BEGIN Record set

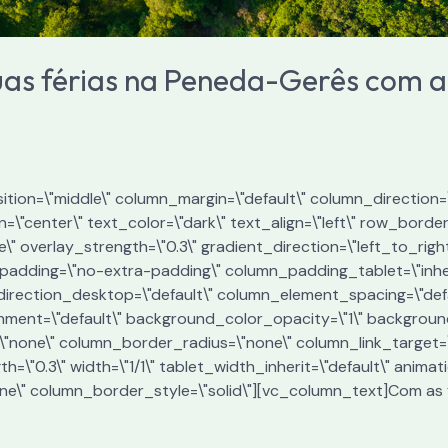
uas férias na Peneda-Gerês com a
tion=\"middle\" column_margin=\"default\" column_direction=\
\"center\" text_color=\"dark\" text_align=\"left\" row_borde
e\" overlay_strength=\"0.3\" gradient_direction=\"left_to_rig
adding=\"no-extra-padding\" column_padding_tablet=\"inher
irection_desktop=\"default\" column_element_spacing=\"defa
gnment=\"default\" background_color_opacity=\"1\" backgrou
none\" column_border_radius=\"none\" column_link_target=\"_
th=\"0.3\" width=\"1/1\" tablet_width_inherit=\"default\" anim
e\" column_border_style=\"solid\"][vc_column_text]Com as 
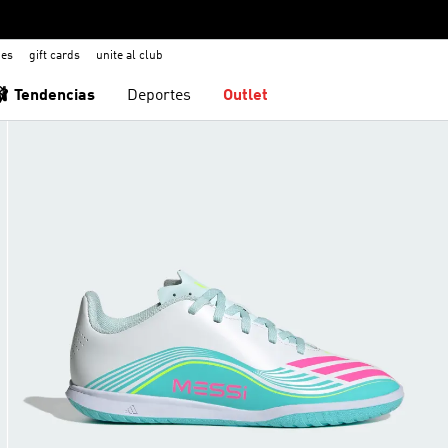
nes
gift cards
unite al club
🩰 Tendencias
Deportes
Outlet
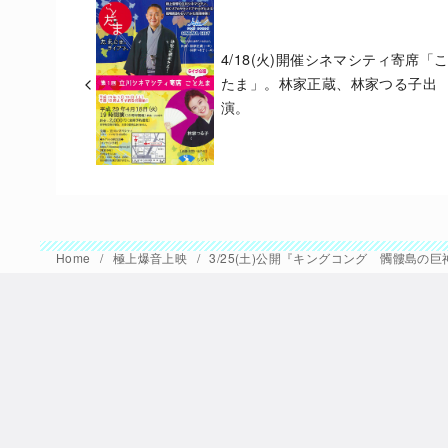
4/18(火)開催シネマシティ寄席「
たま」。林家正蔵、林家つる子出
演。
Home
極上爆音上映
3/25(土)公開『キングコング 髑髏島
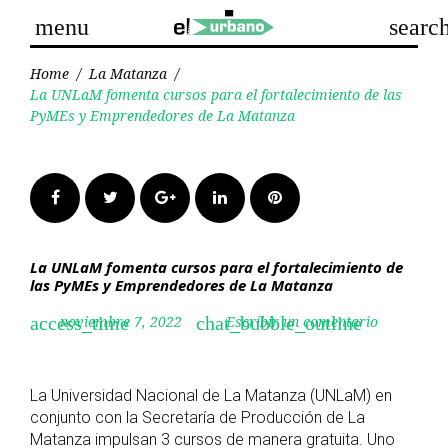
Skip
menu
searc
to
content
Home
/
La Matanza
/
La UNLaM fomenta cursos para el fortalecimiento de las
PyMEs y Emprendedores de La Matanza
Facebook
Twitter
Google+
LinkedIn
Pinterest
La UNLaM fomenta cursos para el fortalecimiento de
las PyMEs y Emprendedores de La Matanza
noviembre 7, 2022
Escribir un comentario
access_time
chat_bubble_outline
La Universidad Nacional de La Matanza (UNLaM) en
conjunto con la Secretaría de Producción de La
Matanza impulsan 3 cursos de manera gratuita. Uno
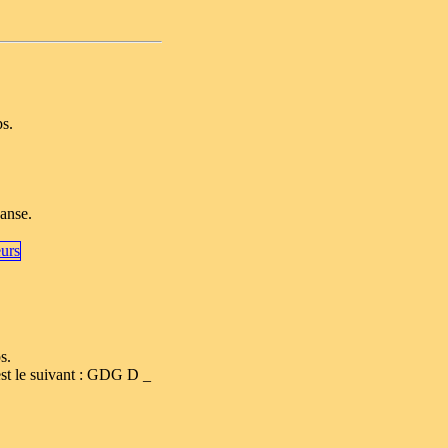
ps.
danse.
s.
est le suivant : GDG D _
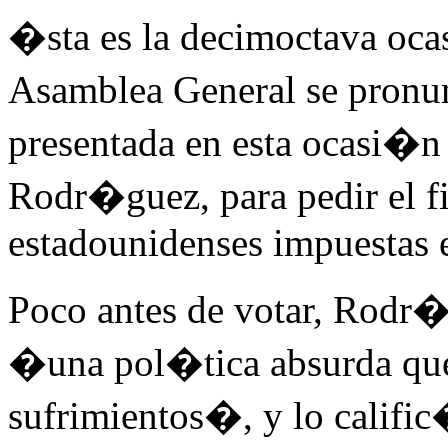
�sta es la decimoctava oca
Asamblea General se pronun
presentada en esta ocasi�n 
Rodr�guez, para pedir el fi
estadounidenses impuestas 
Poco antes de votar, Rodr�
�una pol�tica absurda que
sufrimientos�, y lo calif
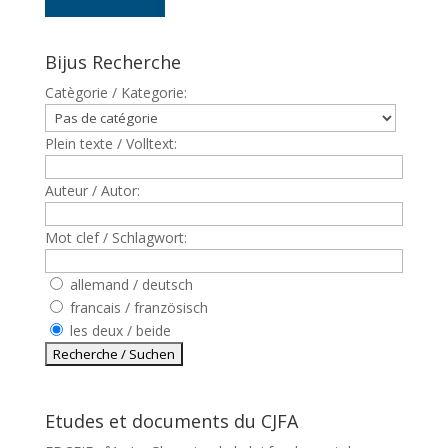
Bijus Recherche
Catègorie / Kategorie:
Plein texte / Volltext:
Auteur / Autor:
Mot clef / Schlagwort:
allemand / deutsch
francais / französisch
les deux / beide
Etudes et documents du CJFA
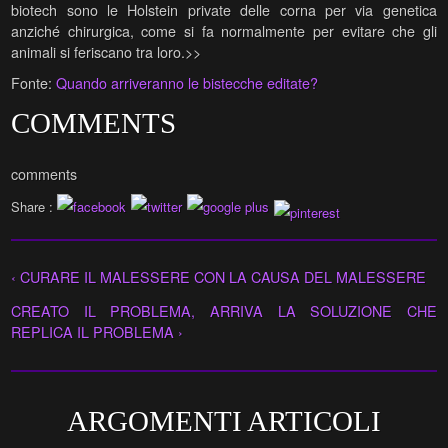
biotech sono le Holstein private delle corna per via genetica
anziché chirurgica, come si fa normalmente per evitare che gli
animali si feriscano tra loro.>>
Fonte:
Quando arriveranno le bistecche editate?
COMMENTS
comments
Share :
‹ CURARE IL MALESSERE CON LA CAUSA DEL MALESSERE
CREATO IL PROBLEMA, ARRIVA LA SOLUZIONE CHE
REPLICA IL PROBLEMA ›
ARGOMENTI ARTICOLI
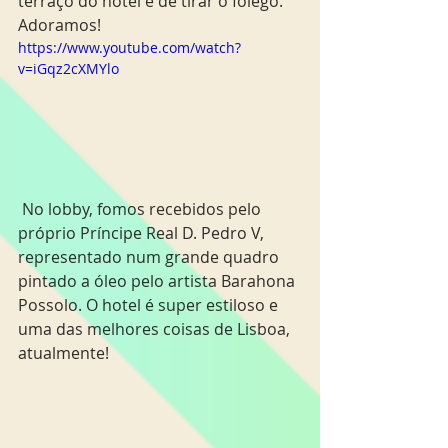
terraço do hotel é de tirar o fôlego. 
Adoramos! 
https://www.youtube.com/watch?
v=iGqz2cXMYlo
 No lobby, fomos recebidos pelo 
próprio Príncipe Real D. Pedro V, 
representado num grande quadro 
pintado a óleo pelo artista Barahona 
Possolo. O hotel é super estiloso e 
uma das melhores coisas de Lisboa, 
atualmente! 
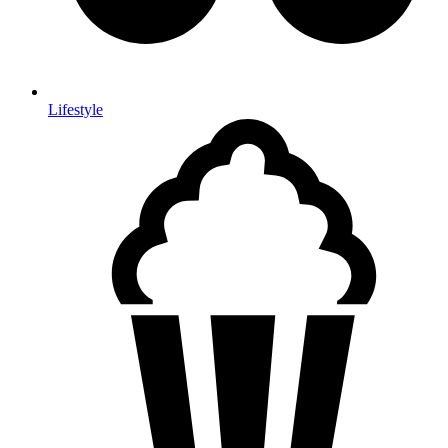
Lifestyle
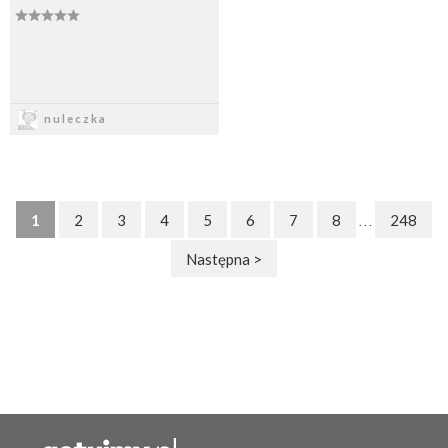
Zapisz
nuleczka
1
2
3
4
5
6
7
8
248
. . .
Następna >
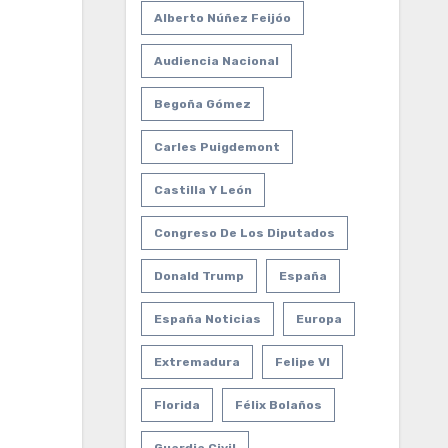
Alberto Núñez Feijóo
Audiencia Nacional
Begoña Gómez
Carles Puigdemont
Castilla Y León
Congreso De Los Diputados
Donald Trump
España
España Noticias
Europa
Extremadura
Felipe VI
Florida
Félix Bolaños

END Record set

→ **Your goal**
Rewrite the text of all the records above, switching "Home" to "Inicio" everywhere it occurs and changing nothing else. Leave the pictures out of your answer.

→ **Output**
uas férias na Peneda-Gerês com a
tion=\"middle\" column_margin=\"default\" column_direction=\
\"center\" text_color=\"dark\" text_align=\"left\" row_borde
e\" overlay_strength=\"0.3\" gradient_direction=\"left_to_rig
adding=\"no-extra-padding\" column_padding_tablet=\"inher
irection_desktop=\"default\" column_element_spacing=\"defa
gnment=\"default\" background_color_opacity=\"1\" backgrou
none\" column_border_radius=\"none\" column_link_target=\"_
th=\"0.3\" width=\"1/1\" tablet_width_inherit=\"default\" anim
e\" column_border_style=\"solid\"][vc_column_text]Com as 
nes
gift cards
unite al club
🩰 Tendencias
Deportes
Outlet
4/18(火)開催シネマシティ寄席「
たま」。林家正蔵、林家つる子出
演。
Inicio
極上爆音上映
3/25(土)公開『キングコング 髑髏島
Skip
menu
searc
to
content
Inicio
/
La Matanza
/
La UNLaM fomenta cursos para el fortalecimiento de las
PyMEs y Emprendedores de La Matanza
Facebook
Twitter
Google+
LinkedIn
Pinterest
La UNLaM fomenta cursos para el fortalecimiento de
las PyMEs y Emprendedores de La Matanza
noviembre 7, 2022
Escribir un comentario
access_time
chat_bubble_outline
La Universidad Nacional de La Matanza (UNLaM) en
conjunto con la Secretaría de Producción de La
Matanza impulsan 3 cursos de manera gratuita. Uno
ps.
danse.
s.
est le suivant : GDG D _
�sta es la decimoctava oca
Asamblea General se pronun
presentada en esta ocasi�n 
Rodr�guez, para pedir el fi
estadounidenses impuestas 
Poco antes de votar, Rodr�
�una pol�tica absurda que
sufrimientos�, y lo calif
Bijus Recherche
Catègorie / Kategorie:
Plein texte / Volltext:
Auteur / Autor:
Mot clef / Schlagwort:
allemand / deutsch
francais / französisch
les deux / beide
Etudes et documents du CJFA
biotech sono le Holstein private delle corna per via genetica
anziché chirurgica, come si fa normalmente per evitare che gli
animali si feriscano tra loro.>>
Fonte:
Quando arriveranno le bistecche editate?
COMMENTS
comments
Share :
‹ CURARE IL MALESSERE CON LA CAUSA DEL MALESSERE
CREATO IL PROBLEMA, ARRIVA LA SOLUZIONE CHE
REPLICA IL PROBLEMA ›
ARGOMENTI ARTICOLI
terraço do hotel é de tirar o fôlego. 
Adoramos! 
https://www.youtube.com/watch?
v=iGqz2cXMYlo
 No lobby, fomos recebidos pelo 
próprio Príncipe Real D. Pedro V, 
representado num grande quadro 
pintado a óleo pelo artista Barahona 
Possolo. O hotel é super estiloso e 
uma das melhores coisas de Lisboa, 
atualmente! 
Lifestyle
Zapisz
nuleczka
1
2
3
4
5
6
7
8
248
. . .
Następna >
Alberto Núñez Feijóo
Audiencia Nacional
Begoña Gómez
Carles Puigdemont
Castilla Y León
Congreso De Los Diputados
Donald Trump
España
España Noticias
Europa
Extremadura
Felipe VI
Florida
Félix Bolaños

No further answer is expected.